Exercise: Only text is carried over. Reproduce the entries below exactly.

Data START

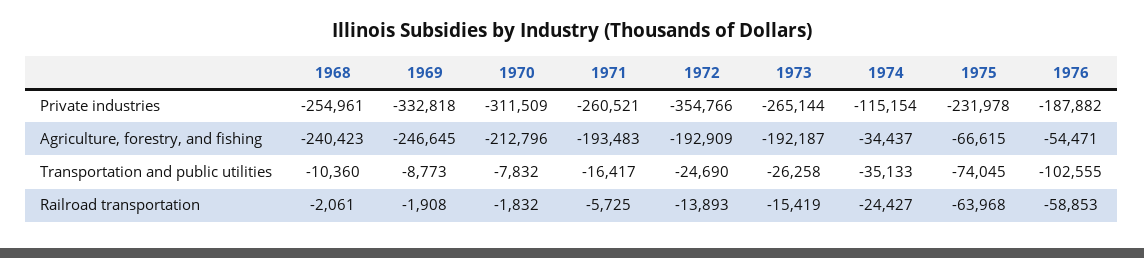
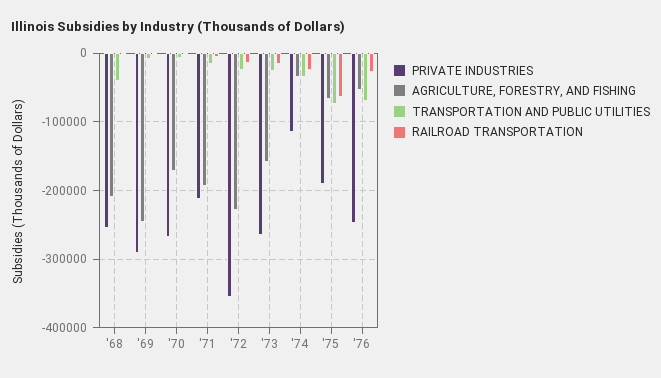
  {
    "Private industries": {
      "1968": -254961,
-     "1969": -332818,
+     "1969": -290000,
-     "1970": -311509,
+     "1970": -270000,
-     "1971": -260521,
+     "1971": -210000,
      "1972": -354766,
      "1973": -265144,
      "1974": -115154,
-     "1975": -231978,
+     "1975": -190000,
-     "1976": -187882
+     "1976": -250000
    },
    "Agriculture, forestry, and fishing": {
-     "1968": -240423,
+     "1968": -210000,
      "1969": -246645,
-     "1970": -212796,
+     "1970": -170000,
      "1971": -193483,
-     "1972": -192909,
+     "1972": -230000,
-     "1973": -192187,
+     "1973": -160000,
      "1974": -34437,
      "1975": -66615,
      "1976": -54471
    },
    "Transportation and public utilities": {
-     "1968": -10360,
+     "1968": -40000,
      "1969": -8773,
      "1970": -7832,
      "1971": -16417,
      "1972": -24690,
      "1973": -26258,
      "1974": -35133,
      "1975": -74045,
-     "1976": -102555
+     "1976": -70000
    },
    "Railroad transportation": {
      "1968": -2061,
      "1969": -1908,
      "1970": -1832,
      "1971": -5725,
      "1972": -13893,
      "1973": -15419,
      "1974": -24427,
      "1975": -63968,
-     "1976": -58853
+     "1976": -30000
    }
  }

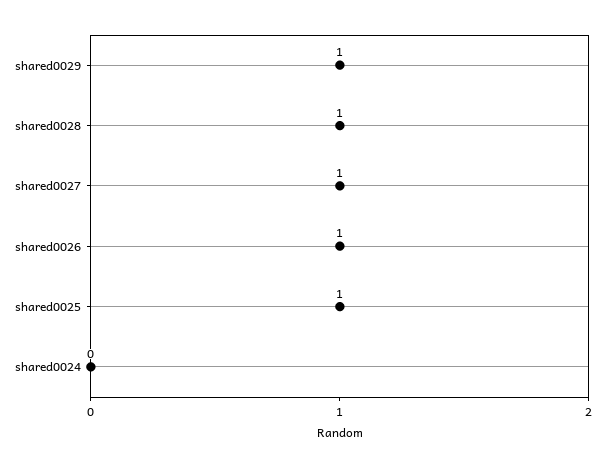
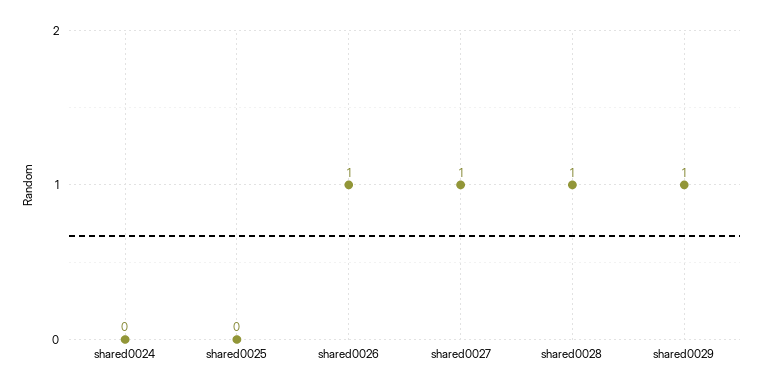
  {
    "shared0029": 1,
    "shared0028": 1,
    "shared0027": 1,
    "shared0026": 1,
-   "shared0025": 1,
+   "shared0025": 0,
    "shared0024": 0
  }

Data END

Exercise response:
  {
    "Private industries": {
      "1968": -254961,
-     "1969": -332818,
+     "1969": -290000,
-     "1970": -311509,
+     "1970": -270000,
-     "1971": -260521,
+     "1971": -210000,
      "1972": -354766,
      "1973": -265144,
      "1974": -115154,
-     "1975": -231978,
+     "1975": -190000,
-     "1976": -187882
+     "1976": -250000
    },
    "Agriculture, forestry, and fishing": {
-     "1968": -240423,
+     "1968": -210000,
      "1969": -246645,
-     "1970": -212796,
+     "1970": -170000,
      "1971": -193483,
-     "1972": -192909,
+     "1972": -230000,
-     "1973": -192187,
+     "1973": -160000,
      "1974": -34437,
      "1975": -66615,
      "1976": -54471
    },
    "Transportation and public utilities": {
-     "1968": -10360,
+     "1968": -40000,
      "1969": -8773,
      "1970": -7832,
      "1971": -16417,
      "1972": -24690,
      "1973": -26258,
      "1974": -35133,
      "1975": -74045,
-     "1976": -102555
+     "1976": -70000
    },
    "Railroad transportation": {
      "1968": -2061,
      "1969": -1908,
      "1970": -1832,
      "1971": -5725,
      "1972": -13893,
      "1973": -15419,
      "1974": -24427,
      "1975": -63968,
-     "1976": -58853
+     "1976": -30000
    }
  }

  {
    "shared0029": 1,
    "shared0028": 1,
    "shared0027": 1,
    "shared0026": 1,
-   "shared0025": 1,
+   "shared0025": 0,
    "shared0024": 0
  }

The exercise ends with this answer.